◆ What is required
Count the lines in the entries below that contain the string "vulgaris", treating uppercase and lowercase letters as different, and give only that number.
···
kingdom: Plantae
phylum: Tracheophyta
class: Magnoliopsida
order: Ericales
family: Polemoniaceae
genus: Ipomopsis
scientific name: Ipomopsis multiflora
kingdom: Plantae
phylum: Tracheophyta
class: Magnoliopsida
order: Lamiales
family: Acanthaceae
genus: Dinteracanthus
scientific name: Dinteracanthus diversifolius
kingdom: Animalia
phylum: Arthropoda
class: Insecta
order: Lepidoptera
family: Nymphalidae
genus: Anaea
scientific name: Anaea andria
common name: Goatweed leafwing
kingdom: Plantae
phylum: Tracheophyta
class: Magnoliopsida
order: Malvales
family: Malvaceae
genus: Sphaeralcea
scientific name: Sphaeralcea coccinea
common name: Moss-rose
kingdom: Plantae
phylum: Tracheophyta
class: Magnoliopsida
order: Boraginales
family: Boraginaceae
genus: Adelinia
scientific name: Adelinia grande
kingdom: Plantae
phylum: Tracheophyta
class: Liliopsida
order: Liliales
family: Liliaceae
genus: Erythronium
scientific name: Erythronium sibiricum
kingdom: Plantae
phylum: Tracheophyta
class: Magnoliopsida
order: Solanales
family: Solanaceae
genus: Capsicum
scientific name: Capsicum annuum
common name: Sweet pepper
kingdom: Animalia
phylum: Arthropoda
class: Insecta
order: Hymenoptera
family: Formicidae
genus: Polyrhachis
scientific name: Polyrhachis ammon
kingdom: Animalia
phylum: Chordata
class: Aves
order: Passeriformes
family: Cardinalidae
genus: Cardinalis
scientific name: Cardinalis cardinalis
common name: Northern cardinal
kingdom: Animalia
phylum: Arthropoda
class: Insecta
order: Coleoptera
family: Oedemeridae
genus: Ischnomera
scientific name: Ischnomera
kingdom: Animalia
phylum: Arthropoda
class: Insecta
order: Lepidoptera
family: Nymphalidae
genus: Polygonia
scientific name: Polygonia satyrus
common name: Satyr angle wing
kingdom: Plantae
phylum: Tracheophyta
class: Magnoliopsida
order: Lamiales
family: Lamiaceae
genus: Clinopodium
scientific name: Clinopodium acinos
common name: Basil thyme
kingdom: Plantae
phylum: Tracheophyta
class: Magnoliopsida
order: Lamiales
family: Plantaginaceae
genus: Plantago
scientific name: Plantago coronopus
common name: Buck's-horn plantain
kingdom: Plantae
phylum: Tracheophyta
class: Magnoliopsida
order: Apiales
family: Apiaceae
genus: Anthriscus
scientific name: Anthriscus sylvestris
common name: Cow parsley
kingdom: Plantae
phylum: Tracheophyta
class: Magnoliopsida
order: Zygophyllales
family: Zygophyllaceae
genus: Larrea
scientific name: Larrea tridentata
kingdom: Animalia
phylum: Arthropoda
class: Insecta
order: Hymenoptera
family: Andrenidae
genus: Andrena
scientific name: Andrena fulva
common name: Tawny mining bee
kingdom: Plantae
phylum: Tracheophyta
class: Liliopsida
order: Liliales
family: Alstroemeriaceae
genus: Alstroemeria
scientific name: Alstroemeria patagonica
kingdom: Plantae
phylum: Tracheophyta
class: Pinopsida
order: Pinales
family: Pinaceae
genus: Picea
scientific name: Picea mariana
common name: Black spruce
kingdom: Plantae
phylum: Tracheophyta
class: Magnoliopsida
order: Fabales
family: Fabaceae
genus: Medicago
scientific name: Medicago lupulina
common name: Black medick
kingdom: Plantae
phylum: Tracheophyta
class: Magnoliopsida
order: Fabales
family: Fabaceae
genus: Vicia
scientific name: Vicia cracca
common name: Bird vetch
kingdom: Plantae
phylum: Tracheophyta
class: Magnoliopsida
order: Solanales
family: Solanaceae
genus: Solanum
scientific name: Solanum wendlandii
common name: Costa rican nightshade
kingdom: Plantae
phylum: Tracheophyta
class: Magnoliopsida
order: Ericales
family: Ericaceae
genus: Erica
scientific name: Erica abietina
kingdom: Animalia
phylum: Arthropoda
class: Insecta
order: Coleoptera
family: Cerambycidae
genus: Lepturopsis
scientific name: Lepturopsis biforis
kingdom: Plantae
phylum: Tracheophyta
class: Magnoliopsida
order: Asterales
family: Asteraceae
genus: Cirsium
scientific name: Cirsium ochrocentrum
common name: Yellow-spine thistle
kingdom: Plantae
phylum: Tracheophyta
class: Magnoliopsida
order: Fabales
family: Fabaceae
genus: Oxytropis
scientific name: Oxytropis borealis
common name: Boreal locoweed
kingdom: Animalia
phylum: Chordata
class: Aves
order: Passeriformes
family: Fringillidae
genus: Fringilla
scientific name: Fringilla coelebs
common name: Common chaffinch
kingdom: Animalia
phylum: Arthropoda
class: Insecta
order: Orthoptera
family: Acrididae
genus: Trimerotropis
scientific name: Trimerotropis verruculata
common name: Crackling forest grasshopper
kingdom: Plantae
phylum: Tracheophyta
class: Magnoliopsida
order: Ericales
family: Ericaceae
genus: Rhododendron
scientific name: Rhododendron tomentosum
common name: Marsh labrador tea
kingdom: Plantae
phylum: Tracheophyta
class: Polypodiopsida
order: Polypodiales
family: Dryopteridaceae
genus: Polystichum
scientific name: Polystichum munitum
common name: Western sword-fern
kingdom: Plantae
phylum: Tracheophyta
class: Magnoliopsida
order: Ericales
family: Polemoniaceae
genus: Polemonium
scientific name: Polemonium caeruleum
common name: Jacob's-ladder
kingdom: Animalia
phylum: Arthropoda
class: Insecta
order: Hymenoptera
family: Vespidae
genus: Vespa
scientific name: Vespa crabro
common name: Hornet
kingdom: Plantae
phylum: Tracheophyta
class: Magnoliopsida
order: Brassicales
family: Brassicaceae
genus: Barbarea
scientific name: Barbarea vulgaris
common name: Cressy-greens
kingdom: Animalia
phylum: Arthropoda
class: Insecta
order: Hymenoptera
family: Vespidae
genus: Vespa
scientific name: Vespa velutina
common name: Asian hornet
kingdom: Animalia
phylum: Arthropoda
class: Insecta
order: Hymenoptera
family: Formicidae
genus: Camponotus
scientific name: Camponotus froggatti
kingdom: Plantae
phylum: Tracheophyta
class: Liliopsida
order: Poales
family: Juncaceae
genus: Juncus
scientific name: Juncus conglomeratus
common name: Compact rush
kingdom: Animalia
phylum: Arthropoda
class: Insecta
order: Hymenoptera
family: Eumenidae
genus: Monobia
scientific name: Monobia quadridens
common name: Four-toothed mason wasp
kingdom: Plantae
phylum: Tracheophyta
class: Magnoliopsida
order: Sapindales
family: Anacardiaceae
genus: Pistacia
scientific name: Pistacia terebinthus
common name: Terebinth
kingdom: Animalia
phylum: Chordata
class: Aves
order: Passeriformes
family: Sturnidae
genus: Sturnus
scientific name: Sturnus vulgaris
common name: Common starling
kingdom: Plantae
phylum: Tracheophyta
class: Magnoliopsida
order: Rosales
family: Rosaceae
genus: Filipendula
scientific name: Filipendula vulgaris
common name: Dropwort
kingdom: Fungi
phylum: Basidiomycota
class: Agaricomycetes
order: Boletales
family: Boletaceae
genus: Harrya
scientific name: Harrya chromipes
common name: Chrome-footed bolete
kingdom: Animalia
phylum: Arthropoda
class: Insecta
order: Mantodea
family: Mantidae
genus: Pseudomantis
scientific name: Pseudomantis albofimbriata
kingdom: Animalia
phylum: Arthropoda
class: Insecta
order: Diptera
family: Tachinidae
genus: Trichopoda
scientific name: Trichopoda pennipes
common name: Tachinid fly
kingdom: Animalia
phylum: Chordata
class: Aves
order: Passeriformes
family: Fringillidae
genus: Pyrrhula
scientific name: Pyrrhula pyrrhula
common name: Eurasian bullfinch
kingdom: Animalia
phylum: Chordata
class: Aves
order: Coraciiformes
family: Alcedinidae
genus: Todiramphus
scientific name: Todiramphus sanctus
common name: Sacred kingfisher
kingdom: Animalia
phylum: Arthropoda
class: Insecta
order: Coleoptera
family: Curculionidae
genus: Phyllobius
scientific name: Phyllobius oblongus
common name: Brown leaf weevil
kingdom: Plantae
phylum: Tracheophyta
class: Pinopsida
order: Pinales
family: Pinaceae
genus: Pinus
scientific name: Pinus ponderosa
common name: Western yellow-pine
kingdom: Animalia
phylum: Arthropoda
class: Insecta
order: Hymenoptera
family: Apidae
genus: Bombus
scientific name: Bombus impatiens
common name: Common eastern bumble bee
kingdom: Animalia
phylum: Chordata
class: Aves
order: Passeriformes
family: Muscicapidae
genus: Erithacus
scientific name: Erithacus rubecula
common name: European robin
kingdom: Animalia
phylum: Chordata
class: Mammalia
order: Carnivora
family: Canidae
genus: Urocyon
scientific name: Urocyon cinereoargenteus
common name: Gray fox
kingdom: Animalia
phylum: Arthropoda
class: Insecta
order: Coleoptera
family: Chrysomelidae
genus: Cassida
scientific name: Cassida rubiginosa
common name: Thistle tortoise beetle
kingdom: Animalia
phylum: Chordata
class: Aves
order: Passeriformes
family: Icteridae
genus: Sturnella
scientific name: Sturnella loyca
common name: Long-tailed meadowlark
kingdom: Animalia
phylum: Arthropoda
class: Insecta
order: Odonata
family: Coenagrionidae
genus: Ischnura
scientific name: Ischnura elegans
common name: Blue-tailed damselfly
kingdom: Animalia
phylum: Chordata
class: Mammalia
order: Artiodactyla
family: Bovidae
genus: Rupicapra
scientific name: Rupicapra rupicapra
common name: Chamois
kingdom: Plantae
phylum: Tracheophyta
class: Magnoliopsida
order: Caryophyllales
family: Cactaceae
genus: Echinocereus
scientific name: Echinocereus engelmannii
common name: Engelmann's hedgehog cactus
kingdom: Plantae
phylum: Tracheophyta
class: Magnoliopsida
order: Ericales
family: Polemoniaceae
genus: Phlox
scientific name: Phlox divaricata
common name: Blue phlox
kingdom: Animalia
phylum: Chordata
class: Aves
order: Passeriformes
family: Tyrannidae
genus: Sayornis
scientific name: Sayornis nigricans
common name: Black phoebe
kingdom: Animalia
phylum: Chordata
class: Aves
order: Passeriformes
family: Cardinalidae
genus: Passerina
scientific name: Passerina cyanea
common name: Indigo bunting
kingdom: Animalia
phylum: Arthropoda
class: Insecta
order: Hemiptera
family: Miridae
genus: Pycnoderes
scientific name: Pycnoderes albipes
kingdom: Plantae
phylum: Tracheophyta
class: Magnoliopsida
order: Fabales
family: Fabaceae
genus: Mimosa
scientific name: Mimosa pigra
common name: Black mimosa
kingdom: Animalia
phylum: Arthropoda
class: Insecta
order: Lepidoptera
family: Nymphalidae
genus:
···
◆ Answer to this exercise
3